Background
ChIP-seq technology are widely used to study DNA binding proteins such as transcription factors and histone modifications. The workflow we provided here calls peaks from ChIP-seq data following a similar protocol to ENCODE. First we perform quality checks over raw sequencing reads, then we map reads to a reference genome, then we preprocesses alignments by removing multiple mapped reads and PCR duplicates and perform enrichment QC. Finally, we call peaks and filter out those that overlap with ENCODE reported black lists. Predicted peak coordinates and visualization files are automatically generated for users to view using our embedded visualizers.
Repository
Here you'll find the source code for the applets implementing individual pipeline stages of the ChIP-seq workflow.
The stjude_chipseq_parameter_wrapper applet provides an interface to allow users to input all the parameters required by the downstream applets.
The stjude_chipseq_fastqc applet is used to run FastQC to check the sequencing quality.
The stjude_chipseq_bwa_backtrack_fastq_read_mapper applet is used to run BWA to map short reads onto the reference reference genome.
The stjude_macs2 applet is used to run MACS2 to call narrow peaks based on reads mapped onto the genome. A control input file is required.
The stjude_sicer applet is used to run SICER to call broad peaks based on reads mapped onto the genome. A control input file is required.
The stjude_macs2_noControl applet is used to run MACS2 to call narrow peaks based on reads mapped onto the genome. Control file is not required.

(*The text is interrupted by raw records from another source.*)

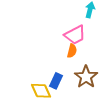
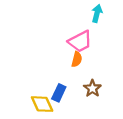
brown star: (86, 77) -> (92, 88), size x0.7

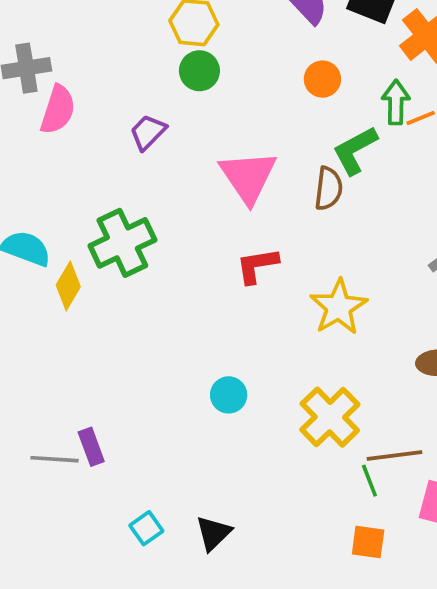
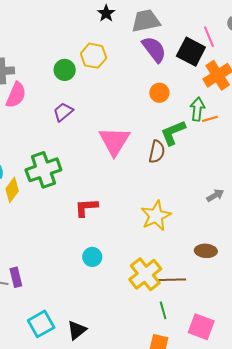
green circle: (199, 71) -> (65, 70), moved
red L-shape: (257, 266) -> (86, 207), moved
brown line: (395, 455) -> (171, 280), moved
cyan square: (146, 528) -> (41, 324), size x1.5

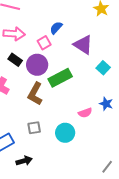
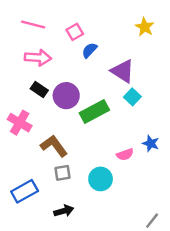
pink square: (44, 43) -> (75, 32), moved
cyan square: (103, 68) -> (132, 97), moved
brown L-shape: (35, 94) -> (54, 146), moved, turned 115
black arrow: (24, 161) -> (64, 211), moved

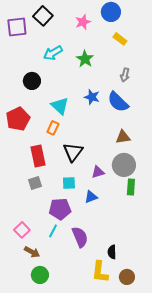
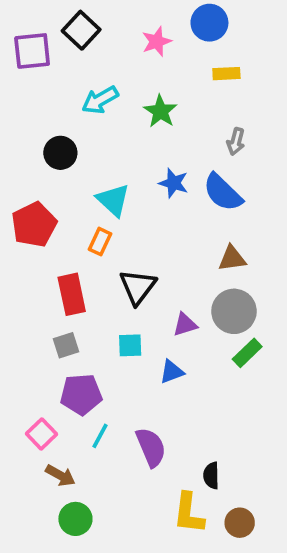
yellow rectangle: (120, 39) -> (226, 74), turned -40
green rectangle: (131, 187) -> (247, 353), turned 42
purple pentagon: (60, 209) -> (81, 394), moved

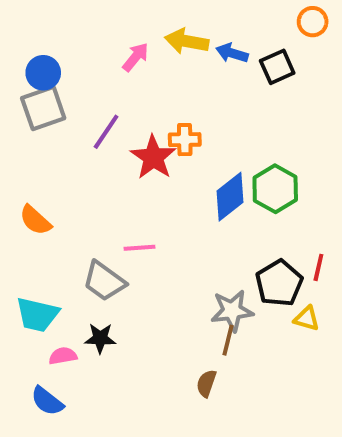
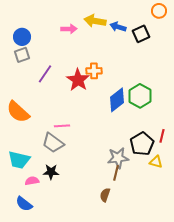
pink arrow: (136, 57) -> (69, 29), turned 49
gray square: (43, 108) -> (22, 55), size x0.7
purple line: (106, 132) -> (45, 74), moved
orange semicircle: (35, 220) -> (18, 112), size x1.4
pink line: (140, 248) -> (62, 126), moved

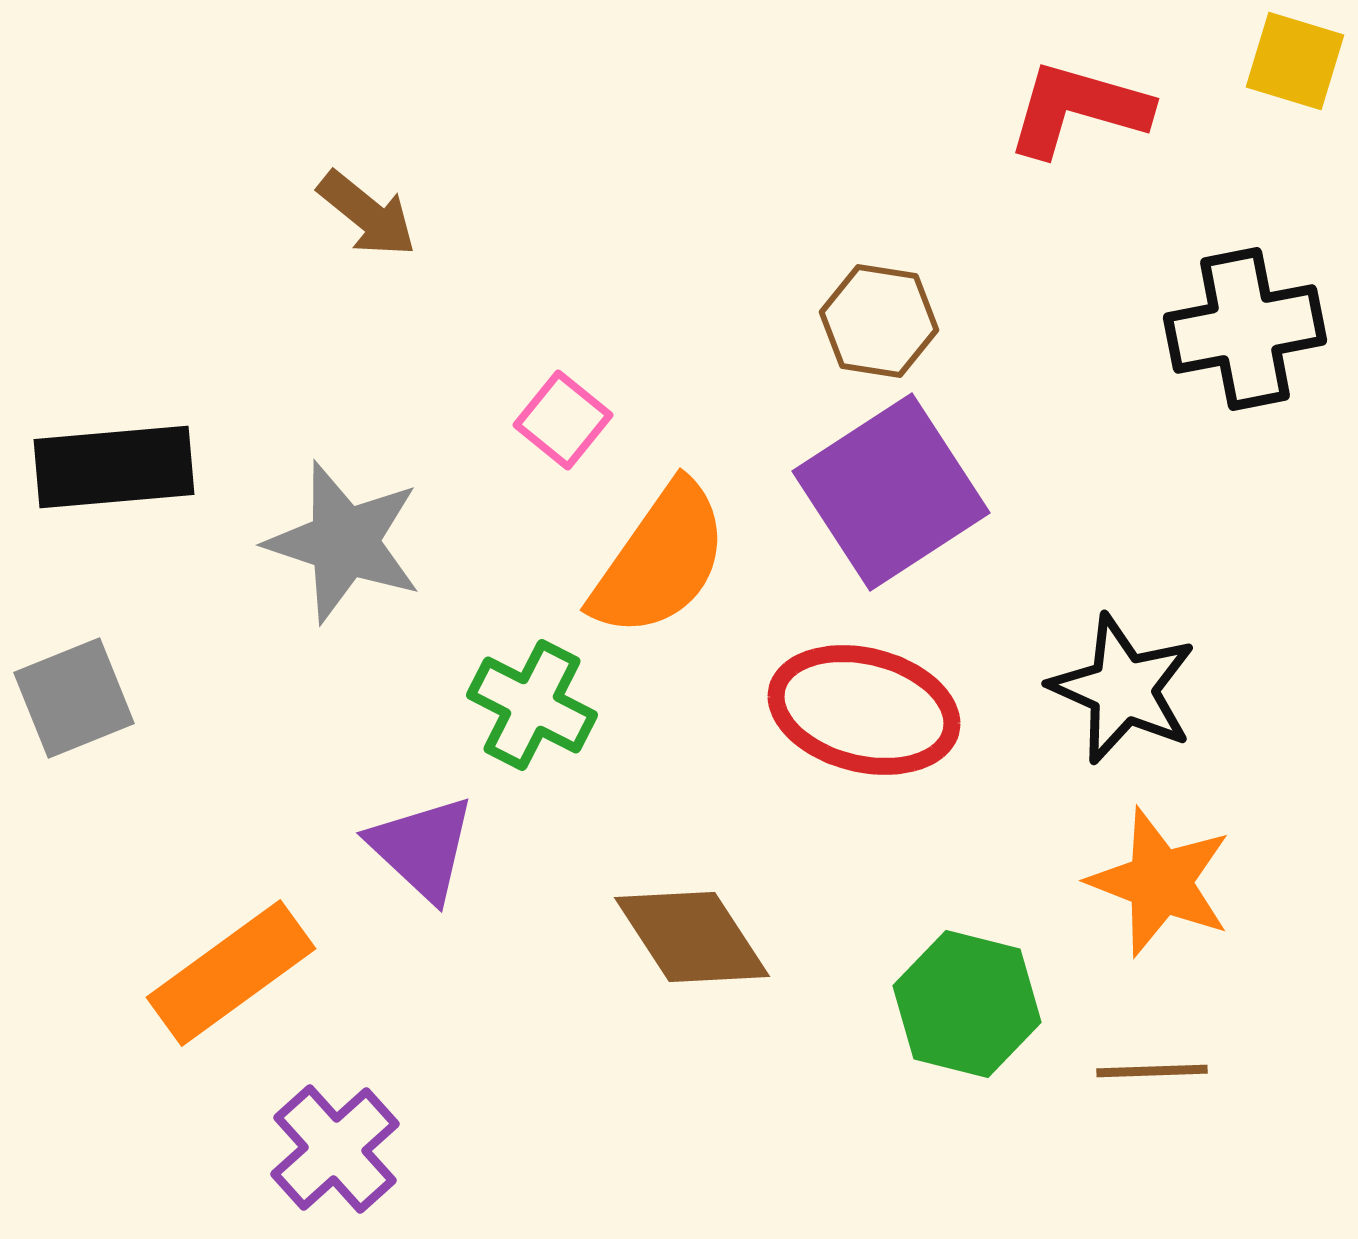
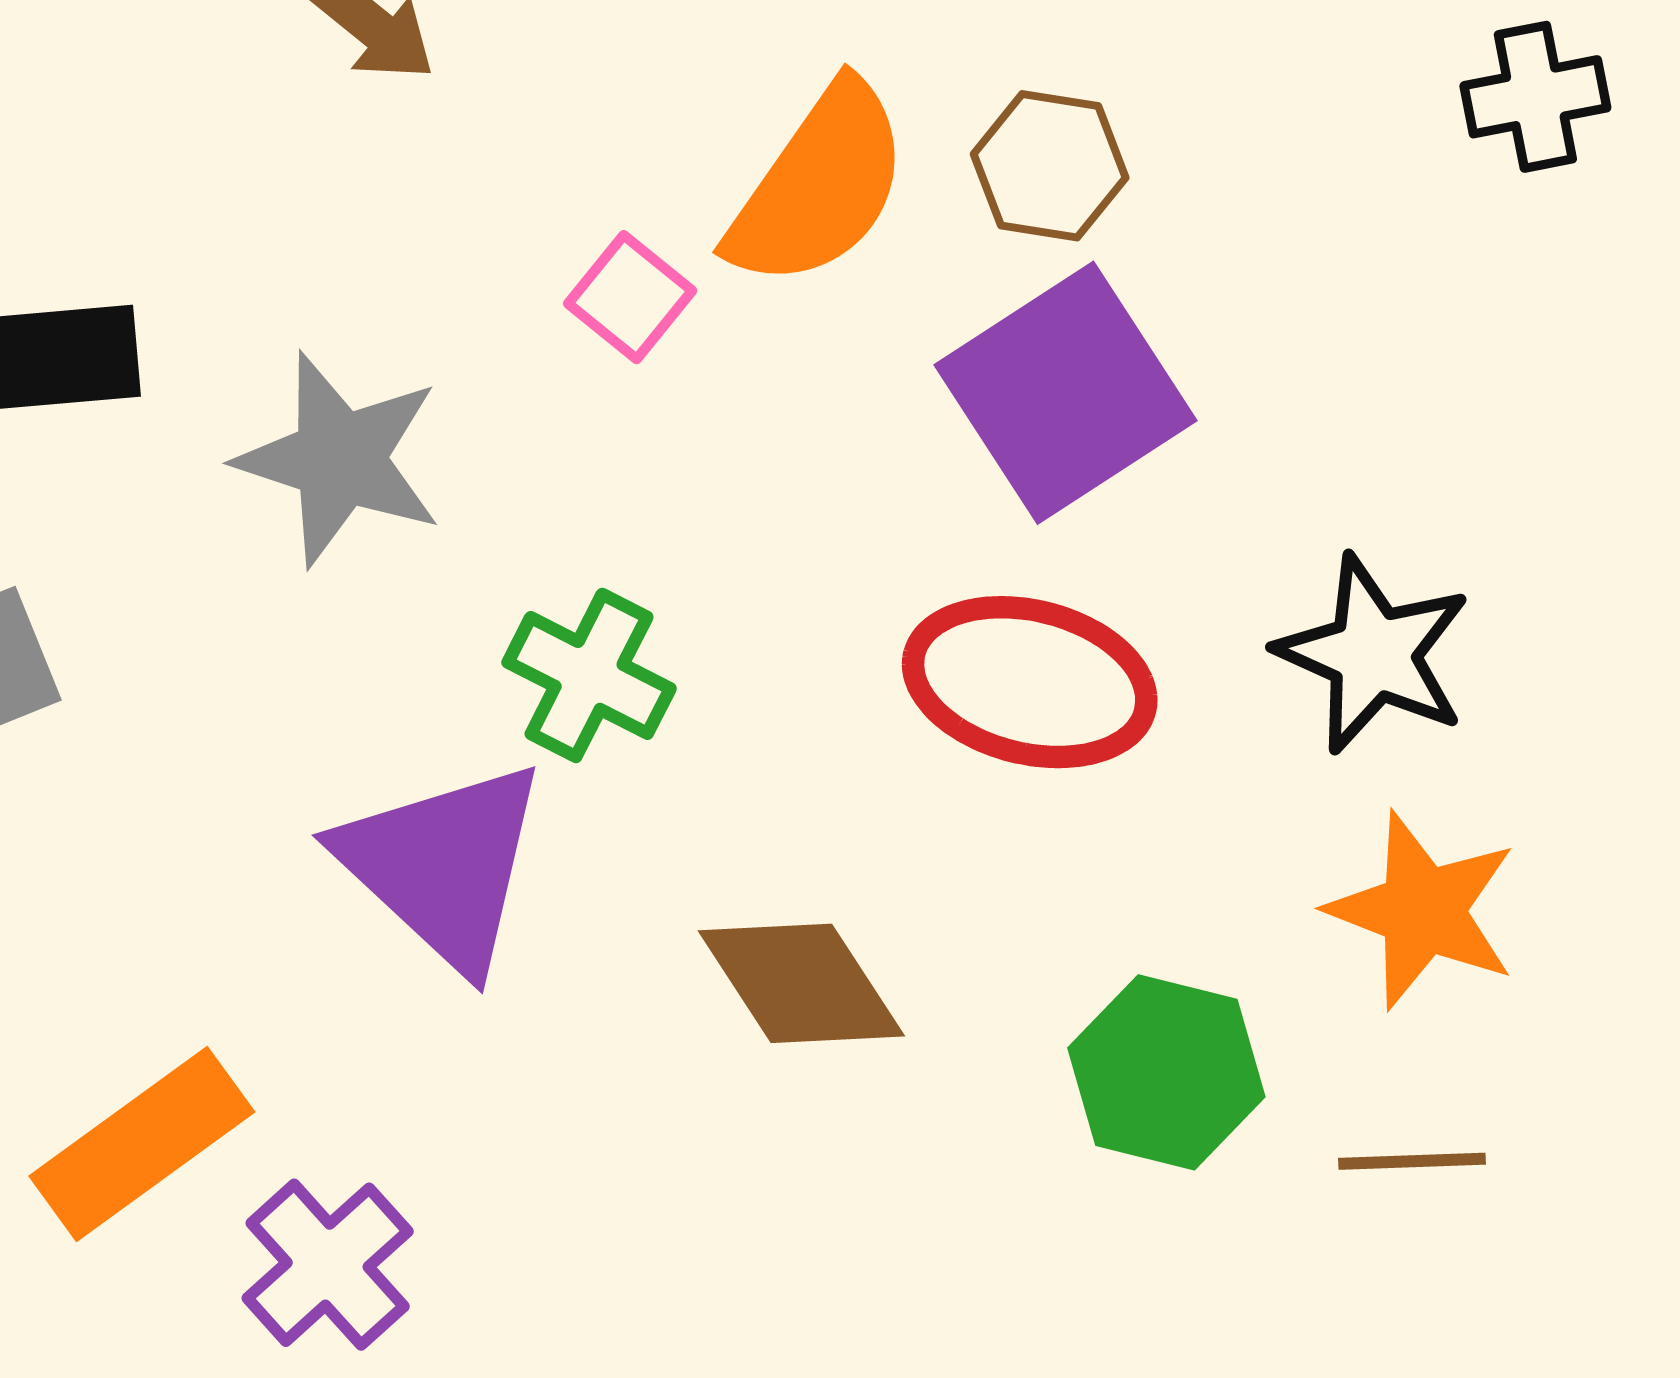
black cross: (1245, 329) -> (1535, 97), moved, size x0.7
orange semicircle: (660, 560) -> (819, 186), moved
purple triangle: (422, 848) -> (443, 865), size x1.5
orange rectangle: (231, 973) -> (142, 1144), moved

The stjude_sicer_noControl applet is used to run SICER to call broad peaks based on reads mapped onto the genome. Control file is not required.
The stjude_chipseq_report applet is used to summarize output from all upstream applets and generate a summary report.
The stjude_chipseq_create_viewers applet is used to generate short cut for genome browser visulization files.
Prerequisite
The workflow incoporated the following softwares:
FastQC 0.11.3 [1]
BWA 0.7.15 [2]
samtools 0.1.18 [3]
MACS2 2.1.1 [4]
SICER 1.1 [5]
SPP 1.11 [6]
These softwares are already included in the resource folder of each applet which implements them. Users don't have to download them again.
References
[1] Andrews, S., FastQC: a quality control tool for high throughput sequence data. 2010.
[2] Li, H. and R. Durbin, Fast and accurate short read alignment with Burrows–Wheeler transform. Bioinformatics, 2009. 25(14): p. 1754-1760.
[3] Li, H., B. Handsaker, A. Wysoker, T. Fennell, J. Ruan, N. Homer, G. Marth, G. Abecasis, and R. Durbin, The sequence alignment/map format and SAMtools. Bioinformatics, 2009. 25(16): p. 2078-2079.
[4] Feng, J., T. Liu, B. Qin, Y. Zhang, and X.S. Liu, Identifying ChIP-seq enrichment using MACS. Nature protocols, 2012. 7(9): p. 1728-1740.
[5] Zang, C., D.E. Schones, C. Zeng, K. Cui, K. Zhao, and W. Peng, A clustering approach for identification of enriched domains from histone modification ChIP-Seq data. Bioinformatics, 2009. 25(15): p. 1952-1958.
[6] Kharchenko, P.V., M.Y. Tolstorukov, and P.J. Park, Design and analysis of ChIP-seq experiments for DNA-binding proteins. Nature biotechnology, 2008. 26(12): p. 1351-1359.